La directrice générale de Tennis Montréal affirme avoir fait part à maintes reprises du manque de terrain aux agents de développement de la Ville. « Si on avait un autre stade Uniprix, il serait plein », répète-t-elle.

Mais l'information ne semble pas être remontée aux oreilles de Denis Coderre. « À notre connaissance, il n'y a pas de demandes de particuliers ou de groupes organisés afin d'ajouter ce type d'infrastructure. », écrit dans un courriel l'attachée de presse du cabinet du maire et du comité exécutif, Andrée-Anne Toussaint.

L'administration Coderre assure que les installations sportives font partie de ses préoccupations. Mais est-ce le cas pour tous les sports ?

Des millions de dollars pour le baseball

Denis Coderre a dévoilé vendredi un plan d'action de 32 millions de dollars pour développer le baseball à Montréal. 11 millions sont notamment prévus pour la réfection des terrains de balle. 

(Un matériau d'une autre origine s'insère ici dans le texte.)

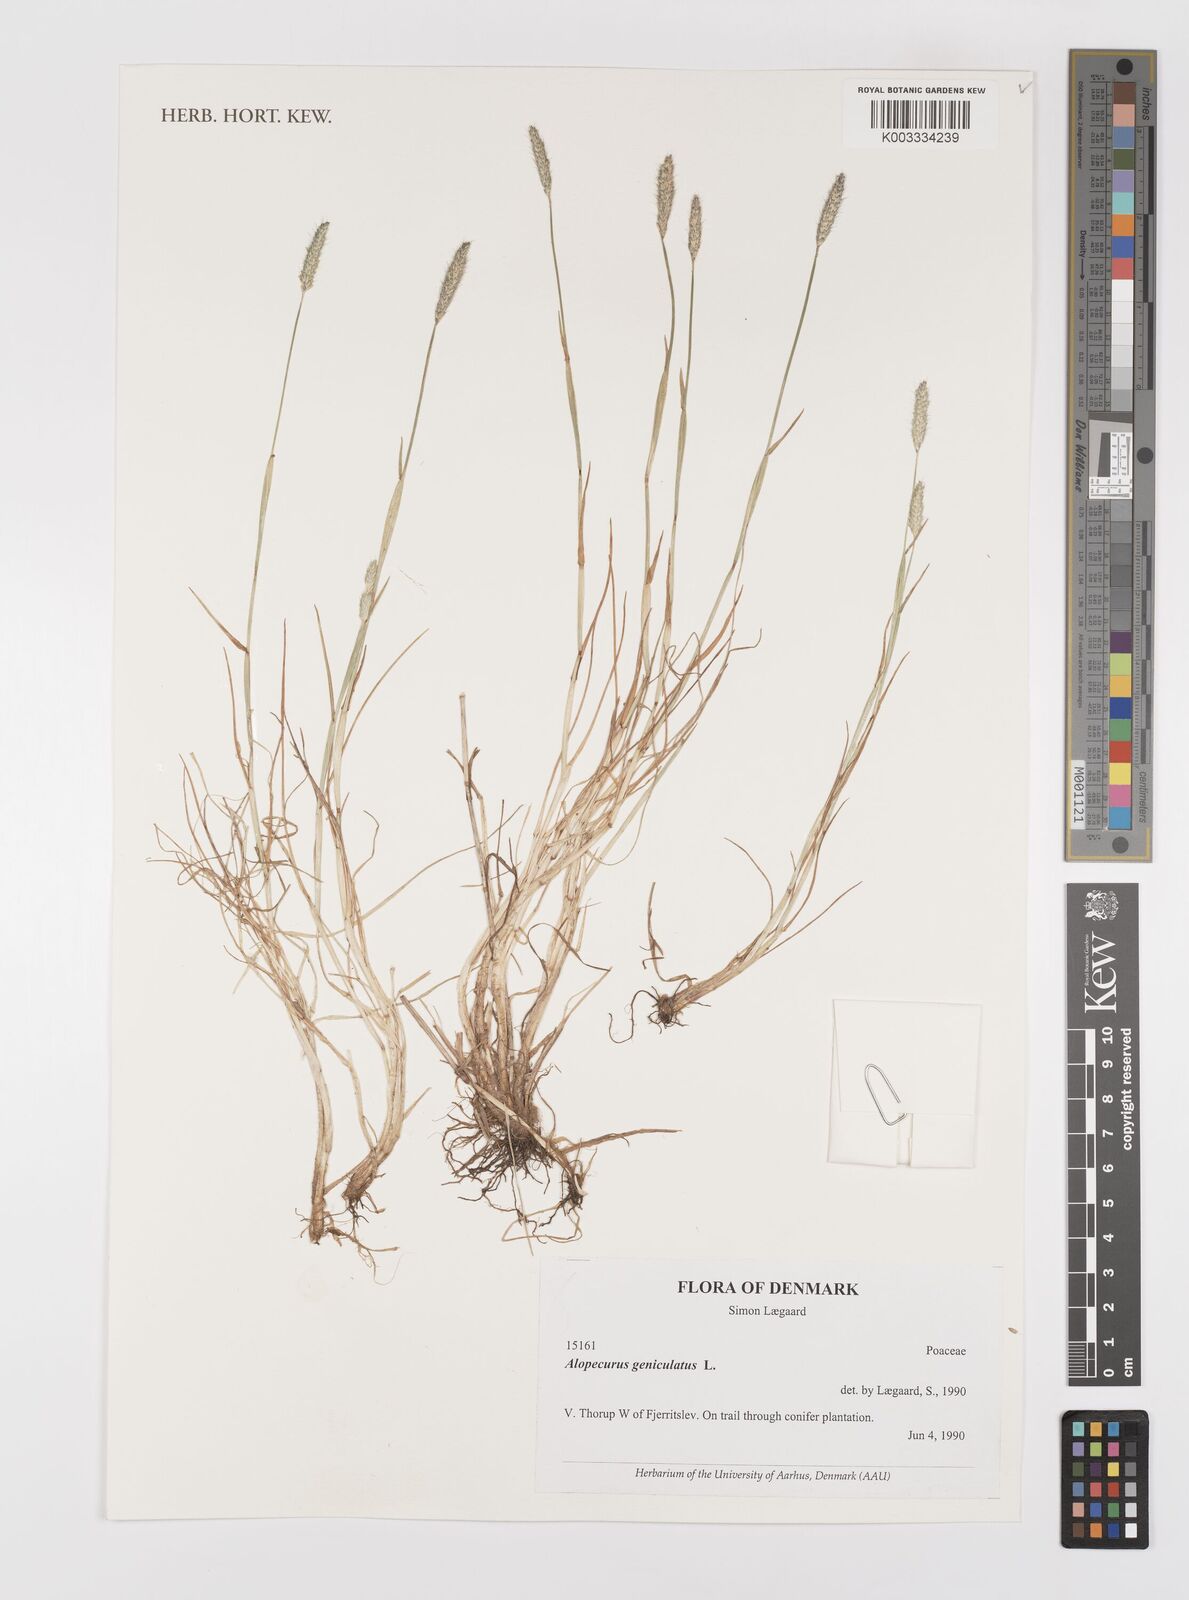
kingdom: Plantae
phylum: Tracheophyta
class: Liliopsida
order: Poales
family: Poaceae
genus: Alopecurus
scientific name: Alopecurus geniculatus
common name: Water foxtail
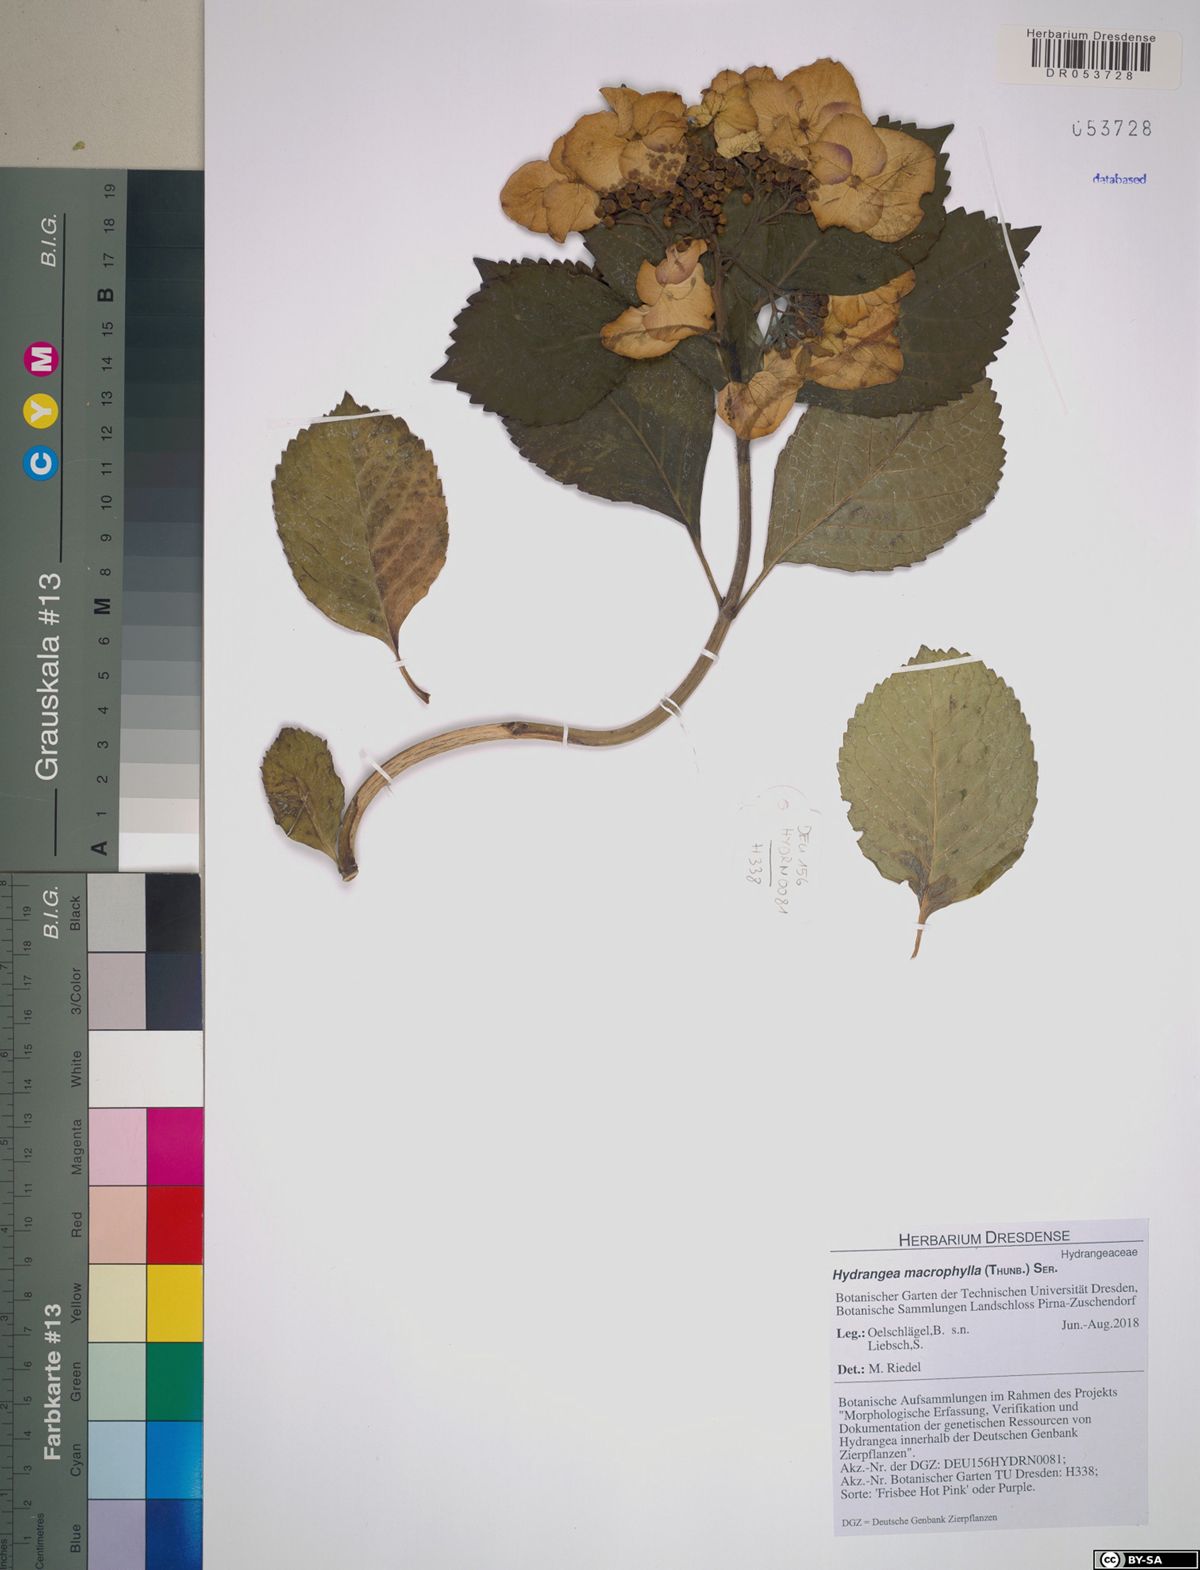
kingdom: Plantae
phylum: Tracheophyta
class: Magnoliopsida
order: Cornales
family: Hydrangeaceae
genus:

Le porte-parole de l'opposition officielle pour les sports et les loisirs, Alain Vaillancourt, salue cet investissement, mais il pense qu'il y a « d'énormes besoins dans d'autres sports ». Il évoque un manque d'infrastructures pour l'ultimate frisbee, le soccer, la natation et le tennis. En ce qui concerne le baseball, « on a des terrains, mais pas de jeunes dessus », affirme-t-il. 3500 joueurs de baseball sont recensés à Montréal.

L'attachée de presse Andrée-Anne Toussaint rappelle que la Ville vient de terminer la construction d'un centre de soccer et d'acquérir un centre sportif multifonctionnel dans l'Est.